** THE RECORDS follows **

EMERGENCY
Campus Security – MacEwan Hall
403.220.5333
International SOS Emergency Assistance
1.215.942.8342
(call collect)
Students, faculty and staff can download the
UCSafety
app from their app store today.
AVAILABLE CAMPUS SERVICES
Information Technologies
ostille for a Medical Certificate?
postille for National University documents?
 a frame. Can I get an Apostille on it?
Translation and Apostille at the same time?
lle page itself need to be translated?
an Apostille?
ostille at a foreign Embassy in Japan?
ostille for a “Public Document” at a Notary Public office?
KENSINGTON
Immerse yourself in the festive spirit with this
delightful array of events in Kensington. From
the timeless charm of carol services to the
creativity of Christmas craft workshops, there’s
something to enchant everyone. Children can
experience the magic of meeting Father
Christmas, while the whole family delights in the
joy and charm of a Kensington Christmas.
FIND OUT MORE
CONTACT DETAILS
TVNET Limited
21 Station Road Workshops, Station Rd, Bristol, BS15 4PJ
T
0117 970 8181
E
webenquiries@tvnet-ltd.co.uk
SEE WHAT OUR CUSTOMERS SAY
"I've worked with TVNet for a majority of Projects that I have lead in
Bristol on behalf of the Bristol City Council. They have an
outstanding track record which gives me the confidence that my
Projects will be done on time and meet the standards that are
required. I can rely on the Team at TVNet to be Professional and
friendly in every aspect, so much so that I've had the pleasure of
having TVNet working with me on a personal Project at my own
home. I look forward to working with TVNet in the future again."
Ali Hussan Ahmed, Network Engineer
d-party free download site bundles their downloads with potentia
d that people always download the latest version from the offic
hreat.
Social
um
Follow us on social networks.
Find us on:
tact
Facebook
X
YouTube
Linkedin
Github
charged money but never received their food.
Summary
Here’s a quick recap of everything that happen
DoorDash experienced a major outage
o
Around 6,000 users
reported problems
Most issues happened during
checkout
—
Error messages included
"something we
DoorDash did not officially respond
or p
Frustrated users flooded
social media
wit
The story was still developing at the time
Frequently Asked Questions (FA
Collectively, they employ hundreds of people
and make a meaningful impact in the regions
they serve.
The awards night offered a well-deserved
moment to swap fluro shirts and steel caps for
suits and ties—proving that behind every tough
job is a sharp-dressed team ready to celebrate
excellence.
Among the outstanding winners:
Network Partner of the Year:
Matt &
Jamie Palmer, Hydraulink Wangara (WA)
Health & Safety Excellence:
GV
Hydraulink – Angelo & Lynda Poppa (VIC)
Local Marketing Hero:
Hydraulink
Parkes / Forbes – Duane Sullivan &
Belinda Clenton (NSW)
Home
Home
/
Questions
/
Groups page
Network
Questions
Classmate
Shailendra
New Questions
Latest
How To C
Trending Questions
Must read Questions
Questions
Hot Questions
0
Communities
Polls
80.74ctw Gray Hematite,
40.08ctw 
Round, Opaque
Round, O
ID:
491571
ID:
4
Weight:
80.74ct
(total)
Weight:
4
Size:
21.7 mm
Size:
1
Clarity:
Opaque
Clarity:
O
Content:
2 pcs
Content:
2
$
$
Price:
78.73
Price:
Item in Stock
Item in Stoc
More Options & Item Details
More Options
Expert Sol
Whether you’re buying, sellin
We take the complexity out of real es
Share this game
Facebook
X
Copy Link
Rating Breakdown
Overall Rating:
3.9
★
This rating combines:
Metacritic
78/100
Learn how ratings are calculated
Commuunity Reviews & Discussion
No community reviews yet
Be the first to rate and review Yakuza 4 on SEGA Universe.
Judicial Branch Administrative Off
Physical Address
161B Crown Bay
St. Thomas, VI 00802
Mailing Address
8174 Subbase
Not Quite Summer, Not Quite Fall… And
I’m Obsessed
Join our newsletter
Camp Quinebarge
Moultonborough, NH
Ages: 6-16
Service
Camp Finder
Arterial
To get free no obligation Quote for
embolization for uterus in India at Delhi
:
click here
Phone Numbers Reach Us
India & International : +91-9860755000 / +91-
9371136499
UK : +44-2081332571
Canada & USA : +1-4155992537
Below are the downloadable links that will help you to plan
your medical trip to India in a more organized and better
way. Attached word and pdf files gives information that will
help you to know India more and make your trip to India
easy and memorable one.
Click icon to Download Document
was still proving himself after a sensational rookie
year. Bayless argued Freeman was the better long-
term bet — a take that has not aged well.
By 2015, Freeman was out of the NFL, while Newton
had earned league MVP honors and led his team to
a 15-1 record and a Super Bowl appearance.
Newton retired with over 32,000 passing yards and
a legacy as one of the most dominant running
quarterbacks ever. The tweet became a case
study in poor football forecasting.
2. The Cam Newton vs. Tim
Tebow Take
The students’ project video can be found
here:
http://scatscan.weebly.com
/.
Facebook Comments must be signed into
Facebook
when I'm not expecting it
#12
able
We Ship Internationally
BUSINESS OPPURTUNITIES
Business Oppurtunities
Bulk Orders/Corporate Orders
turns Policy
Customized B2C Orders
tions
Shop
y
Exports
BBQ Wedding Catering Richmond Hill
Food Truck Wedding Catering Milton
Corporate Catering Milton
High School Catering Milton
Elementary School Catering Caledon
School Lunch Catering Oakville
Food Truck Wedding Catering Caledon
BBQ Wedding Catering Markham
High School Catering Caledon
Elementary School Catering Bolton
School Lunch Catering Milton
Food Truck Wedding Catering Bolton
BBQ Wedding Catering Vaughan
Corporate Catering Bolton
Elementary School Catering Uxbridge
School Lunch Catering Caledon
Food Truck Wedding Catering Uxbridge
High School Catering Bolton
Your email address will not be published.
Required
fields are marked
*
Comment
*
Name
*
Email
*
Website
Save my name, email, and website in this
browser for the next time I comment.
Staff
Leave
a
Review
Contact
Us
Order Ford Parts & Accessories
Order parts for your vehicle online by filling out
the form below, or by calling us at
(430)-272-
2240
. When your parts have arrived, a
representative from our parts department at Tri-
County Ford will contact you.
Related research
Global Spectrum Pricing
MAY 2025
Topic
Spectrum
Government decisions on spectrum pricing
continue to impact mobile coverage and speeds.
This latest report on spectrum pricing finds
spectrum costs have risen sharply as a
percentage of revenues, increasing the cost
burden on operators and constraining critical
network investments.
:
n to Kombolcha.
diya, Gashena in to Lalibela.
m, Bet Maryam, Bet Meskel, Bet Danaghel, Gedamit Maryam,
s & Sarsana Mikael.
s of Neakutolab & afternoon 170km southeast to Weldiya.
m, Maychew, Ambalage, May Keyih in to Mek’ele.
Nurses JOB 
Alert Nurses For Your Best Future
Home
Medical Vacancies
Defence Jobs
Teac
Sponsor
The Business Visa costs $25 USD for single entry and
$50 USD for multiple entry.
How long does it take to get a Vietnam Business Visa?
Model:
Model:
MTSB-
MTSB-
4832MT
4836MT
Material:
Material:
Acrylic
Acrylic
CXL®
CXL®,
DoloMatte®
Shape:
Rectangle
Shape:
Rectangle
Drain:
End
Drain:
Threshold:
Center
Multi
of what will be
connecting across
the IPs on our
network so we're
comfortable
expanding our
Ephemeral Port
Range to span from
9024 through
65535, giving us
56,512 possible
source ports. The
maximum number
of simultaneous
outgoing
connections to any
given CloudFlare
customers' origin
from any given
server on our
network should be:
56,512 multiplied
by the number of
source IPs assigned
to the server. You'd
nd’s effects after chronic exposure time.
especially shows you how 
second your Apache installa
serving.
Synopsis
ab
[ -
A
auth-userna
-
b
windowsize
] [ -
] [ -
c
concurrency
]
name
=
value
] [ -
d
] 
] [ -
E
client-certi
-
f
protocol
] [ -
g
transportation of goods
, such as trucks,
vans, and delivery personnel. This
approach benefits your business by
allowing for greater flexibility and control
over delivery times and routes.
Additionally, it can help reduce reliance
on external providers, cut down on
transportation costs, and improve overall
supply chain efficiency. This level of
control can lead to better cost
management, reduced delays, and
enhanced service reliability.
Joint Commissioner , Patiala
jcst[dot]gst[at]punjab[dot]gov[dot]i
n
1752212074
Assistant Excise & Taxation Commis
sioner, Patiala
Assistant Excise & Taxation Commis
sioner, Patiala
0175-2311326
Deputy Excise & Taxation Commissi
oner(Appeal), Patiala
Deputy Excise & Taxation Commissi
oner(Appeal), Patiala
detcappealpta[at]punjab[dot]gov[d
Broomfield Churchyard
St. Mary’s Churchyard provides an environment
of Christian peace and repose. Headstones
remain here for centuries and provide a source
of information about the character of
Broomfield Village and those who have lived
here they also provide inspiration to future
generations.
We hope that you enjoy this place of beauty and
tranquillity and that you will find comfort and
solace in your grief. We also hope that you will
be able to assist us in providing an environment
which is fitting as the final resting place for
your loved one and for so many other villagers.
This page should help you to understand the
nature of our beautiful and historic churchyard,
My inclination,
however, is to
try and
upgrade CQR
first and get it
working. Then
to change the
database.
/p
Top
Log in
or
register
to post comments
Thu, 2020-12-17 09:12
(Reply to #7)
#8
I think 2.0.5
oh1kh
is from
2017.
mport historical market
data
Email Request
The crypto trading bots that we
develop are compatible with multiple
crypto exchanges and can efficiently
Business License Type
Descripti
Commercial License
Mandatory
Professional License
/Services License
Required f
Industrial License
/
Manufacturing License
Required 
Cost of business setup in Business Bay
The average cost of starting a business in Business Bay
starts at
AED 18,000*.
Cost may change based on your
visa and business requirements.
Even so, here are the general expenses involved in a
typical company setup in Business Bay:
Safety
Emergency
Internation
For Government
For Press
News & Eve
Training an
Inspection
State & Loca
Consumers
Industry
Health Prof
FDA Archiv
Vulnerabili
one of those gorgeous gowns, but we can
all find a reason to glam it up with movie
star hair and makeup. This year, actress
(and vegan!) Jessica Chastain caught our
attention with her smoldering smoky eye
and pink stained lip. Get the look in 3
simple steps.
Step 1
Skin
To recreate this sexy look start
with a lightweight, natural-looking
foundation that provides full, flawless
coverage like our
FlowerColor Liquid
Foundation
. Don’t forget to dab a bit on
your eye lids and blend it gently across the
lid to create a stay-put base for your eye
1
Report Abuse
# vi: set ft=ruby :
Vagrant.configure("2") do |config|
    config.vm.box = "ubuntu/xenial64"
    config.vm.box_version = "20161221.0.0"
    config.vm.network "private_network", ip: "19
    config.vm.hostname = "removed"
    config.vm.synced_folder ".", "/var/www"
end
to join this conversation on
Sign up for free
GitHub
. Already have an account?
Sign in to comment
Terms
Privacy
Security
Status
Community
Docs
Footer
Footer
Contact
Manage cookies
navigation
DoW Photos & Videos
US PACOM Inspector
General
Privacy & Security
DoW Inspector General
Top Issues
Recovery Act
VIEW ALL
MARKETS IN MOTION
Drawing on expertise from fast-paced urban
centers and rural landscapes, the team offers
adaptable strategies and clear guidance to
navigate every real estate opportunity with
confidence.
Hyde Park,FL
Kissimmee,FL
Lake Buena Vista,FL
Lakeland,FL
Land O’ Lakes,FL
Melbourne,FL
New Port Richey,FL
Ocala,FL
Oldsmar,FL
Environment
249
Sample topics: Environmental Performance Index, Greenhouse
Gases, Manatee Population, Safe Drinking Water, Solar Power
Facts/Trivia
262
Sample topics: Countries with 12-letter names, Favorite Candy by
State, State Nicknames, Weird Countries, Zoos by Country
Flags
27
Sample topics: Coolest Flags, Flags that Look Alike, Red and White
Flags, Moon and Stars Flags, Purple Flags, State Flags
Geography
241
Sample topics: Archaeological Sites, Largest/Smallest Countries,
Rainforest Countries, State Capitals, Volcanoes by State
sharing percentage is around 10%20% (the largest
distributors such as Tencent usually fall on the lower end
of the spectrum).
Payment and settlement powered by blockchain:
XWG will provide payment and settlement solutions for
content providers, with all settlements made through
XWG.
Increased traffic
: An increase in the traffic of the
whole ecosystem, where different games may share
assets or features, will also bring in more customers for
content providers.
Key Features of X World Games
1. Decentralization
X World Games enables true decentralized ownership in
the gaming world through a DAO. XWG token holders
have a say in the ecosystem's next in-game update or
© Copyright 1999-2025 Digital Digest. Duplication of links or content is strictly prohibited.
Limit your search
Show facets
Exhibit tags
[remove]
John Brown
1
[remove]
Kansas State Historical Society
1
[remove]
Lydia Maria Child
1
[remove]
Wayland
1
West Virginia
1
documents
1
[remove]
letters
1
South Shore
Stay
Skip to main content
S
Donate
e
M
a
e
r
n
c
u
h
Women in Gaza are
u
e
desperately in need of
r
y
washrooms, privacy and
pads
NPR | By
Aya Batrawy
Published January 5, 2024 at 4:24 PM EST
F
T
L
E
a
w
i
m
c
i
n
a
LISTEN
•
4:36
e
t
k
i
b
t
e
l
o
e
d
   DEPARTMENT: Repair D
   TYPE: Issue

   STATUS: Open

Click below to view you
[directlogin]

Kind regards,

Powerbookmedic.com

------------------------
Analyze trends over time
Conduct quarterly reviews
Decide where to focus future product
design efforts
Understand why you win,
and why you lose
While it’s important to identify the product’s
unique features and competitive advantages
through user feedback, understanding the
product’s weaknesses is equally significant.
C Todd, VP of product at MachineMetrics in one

** End of THE RECORDS **

WHAT TO WORK ON:
Please copy only these lines, exactly: the first line of the records through the line containing "the timeless charm of carol services to the", ends included.

OUTPUT:
EMERGENCY
Campus Security – MacEwan Hall
403.220.5333
International SOS Emergency Assistance
1.215.942.8342
(call collect)
Students, faculty and staff can download the
UCSafety
app from their app store today.
AVAILABLE CAMPUS SERVICES
Information Technologies
ostille for a Medical Certificate?
postille for National University documents?
 a frame. Can I get an Apostille on it?
Translation and Apostille at the same time?
lle page itself need to be translated?
an Apostille?
ostille at a foreign Embassy in Japan?
ostille for a “Public Document” at a Notary Public office?
KENSINGTON
Immerse yourself in the festive spirit with this
delightful array of events in Kensington. From
the timeless charm of carol services to the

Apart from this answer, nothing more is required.